Palestinian Authority President Mahmoud Abbas said on Tuesday he would ask the International Criminal Court to include the neighborhood’s case in its investigation of alleged Israeli war crimes.
On Wednesday night, dozens of young Palestinians from across Jerusalem gathered in a main thoroughfare in the neighborhood, milling about in front of uniformed riot police. The protest, while aggressive in tone, remained peaceful before police moved in to disperse it.
“This is inhumane. As I see it, this is another Nakba — you’re taking people from their homes and bringing others in their place,” said Noura Hamid, a student from Nazareth.

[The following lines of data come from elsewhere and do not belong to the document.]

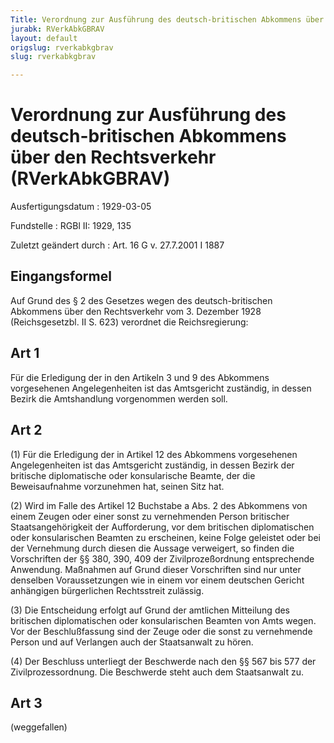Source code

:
 ```yaml
---
Title: Verordnung zur Ausführung des deutsch-britischen Abkommens über den Rechtsverkehr
jurabk: RVerkAbkGBRAV
layout: default
origslug: rverkabkgbrav
slug: rverkabkgbrav

---
```


# Verordnung zur Ausführung des deutsch-britischen Abkommens über den Rechtsverkehr (RVerkAbkGBRAV)

Ausfertigungsdatum
:   1929-03-05

Fundstelle
:   RGBl II: 1929, 135

Zuletzt geändert durch
:   Art. 16 G v. 27.7.2001 I 1887


## Eingangsformel

Auf Grund des § 2 des Gesetzes wegen des deutsch-britischen Abkommens über den Rechtsverkehr vom 3. Dezember 1928 (Reichsgesetzbl. II S. 623) verordnet die Reichsregierung:


## Art 1

Für die Erledigung der in den Artikeln 3 und 9 des Abkommens vorgesehenen Angelegenheiten ist das Amtsgericht zuständig, in dessen Bezirk die Amtshandlung vorgenommen werden soll.


## Art 2

(1) Für die Erledigung der in Artikel 12 des Abkommens vorgesehenen Angelegenheiten ist das Amtsgericht zuständig, in dessen Bezirk der britische diplomatische oder konsularische Beamte, der die Beweisaufnahme vorzunehmen hat, seinen Sitz hat.

(2) Wird im Falle des Artikel 12 Buchstabe a Abs. 2 des Abkommens von einem Zeugen oder einer sonst zu vernehmenden Person britischer Staatsangehörigkeit der Aufforderung, vor dem britischen diplomatischen oder konsularischen Beamten zu erscheinen, keine Folge geleistet oder bei der Vernehmung durch diesen die Aussage verweigert, so finden die Vorschriften der §§ 380, 390, 409 der Zivilprozeßordnung entsprechende Anwendung. Maßnahmen auf Grund dieser Vorschriften sind nur unter denselben Voraussetzungen wie in einem vor einem deutschen Gericht anhängigen bürgerlichen Rechtsstreit zulässig.

(3) Die Entscheidung erfolgt auf Grund der amtlichen Mitteilung des britischen diplomatischen oder konsularischen Beamten von Amts wegen. Vor der Beschlußfassung sind der Zeuge oder die sonst zu vernehmende Person und auf Verlangen auch der Staatsanwalt zu hören.

(4) Der Beschluss unterliegt der Beschwerde nach den §§ 567 bis 577 der Zivilprozessordnung. Die Beschwerde steht auch dem Staatsanwalt zu.


## Art 3

(weggefallen)

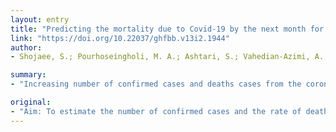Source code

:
 ```yaml
---
layout: entry
title: "Predicting the mortality due to Covid-19 by the next month for Italy, Iran and South Korea; A simulation study"
link: "https://doi.org/10.22037/ghfbb.v13i2.1944"
author:
- Shojaee, S.; Pourhoseingholi, M. A.; Ashtari, S.; Vahedian-Azimi, A.; Asadzadeh-Aghdaei, H.; Zali, M. R.

summary:
- "Increasing number of confirmed cases and deaths cases from the coronavirus worldwide has resulted in concerns about the future of these countries and their deterioration. The European region is likely to face more casualties due to the delay in the virus reaching most of its regions. Italy, Iran and South Korea also expected to have a smaller increase in the number compared to Iran and Italy by the next month."

original:
- "Aim: To estimate the number of confirmed cases and the rate of death and also to investigate the cause of death in Italy, Iran and South Korea in the next month. Background: Growing number of confirmed and deaths cases from the coronavirus worldwide, particularly in Italy, Iran and South Korea, has resulted concerns about the future of these countries and their deterioration. Also the European region is likely to face more casualties due to the delay in the virus reaching most of its regions and, of course, as the trend continues. Methods: We conducted a simulation in both current and ideal situation for the next month to predict the death rate and examine the reason for the difference in Italy, Iran and South Korea individually. If we assume the cultural and political factors and age pyramids distribution are similar across regions, the differences are mainly due either to the heavier health-care burden owing to the larger population or to the medical facilities diversities. Results: Our results for Italy showed higher death number, but the rate would be more for Iran. South Korea is also expected to have a smaller increase in the number of confirmed cases and deaths compared to Iran and Italy by the next month. Conclusion: Given the prevailing conditions around the world and the increasing number of casualties, it is essential that all countries, especially those with fewer days of involvement, shall do their best to avoid major losses and damages."
---
```


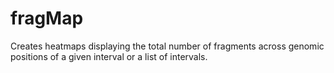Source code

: # fragMap
Creates heatmaps displaying the total number of fragments across genomic positions of a given interval or a list of intervals.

Yelling curses and waving their arms, protesters backed away from the scene as police moved in; some were grabbed by officers in riot gear and shoved back forcefully. A police cannon swept the street with high-pressure blasts of putrid-smelling water and stun grenades, sending Palestinians scampering up a hill.
“These kids are fearless, because they feel that they have no future. They go and work in West Jerusalem, they get attacked by far-right Jewish settlers… If you take your special forces and enter my home and terrorize my six kids, you think they’ll forget it?” Eskafi said.
A few Palestinians threw plastic bottles at the officers. Others hurled large stones at two Jewish residents standing outside their house. One batted away the rocks with a white plastic chair.
The Jewish residents had left their home to heckle the demonstrators. When medics rushed an unconscious Palestinian teenager by them on a stretcher, they cheered.
The melee wrapped up soon after, but with the evictions looming, and many more down the road, some fear tensions could quickly escalate into a larger conflagration.
“If these families are expelled,” warned Mahmoud, a demonstrator from Shuafat, “Jerusalem will explode.”